The proposed methodology, however, should be regarded as tentative, as it can be improved by elaborating the criteria of habitat diversity and richness, as well as the rules of their aggregation, to better meet the aims of nature conservation. More reliable estimates of the relations between habitat properties and species richness can be obtained by utilizing detailed field inventories of species, which is very labor- and time-consuming, yet an important task.

6 Conclusions

The assessment and mapping of the appropriateness for assigning protected status can be improved by making use of some easily mapped indicators of ecosystem properties defining their suitability for conservation. The terrain variability index calculated in a GIS from freely available DEMs were shown to correlate significantly with the diversity of rare and endangered vascular plant species. This correlation, however, differs spatially and with the scale of analysis. NDVI, calculated from multispectral spatial imagery, showed a lower correlation with rare plant species occurrences, yet it can also be indicative for conservation suitability assessment due to its connections with potential animal habitats, carbon-fixing capacity, and socioeconomic considerations involving the costs of conservation.
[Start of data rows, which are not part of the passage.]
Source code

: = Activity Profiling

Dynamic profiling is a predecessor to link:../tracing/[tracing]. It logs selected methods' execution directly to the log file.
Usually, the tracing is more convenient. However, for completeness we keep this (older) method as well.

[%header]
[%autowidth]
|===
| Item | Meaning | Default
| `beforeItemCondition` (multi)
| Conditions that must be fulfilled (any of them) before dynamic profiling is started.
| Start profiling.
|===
It should be noted that the beech forest belt shows significantly higher correlation values between rare plant species occurrences, topographical variability and NDVI indices, while in the spruce belt where most forests are secondary and are often in discord with the abiotic environment conditions, this correlation is nearly absent.

The output of this proposed methodology for the assessment and mapping of the appropriateness for assigning protected status can be used by conservation planners to help improve the existing protected areas network, inform the selection of new conservation areas for minimal cost, and facilitate the exploration of trade-offs between conservation and socioeconomic objectives.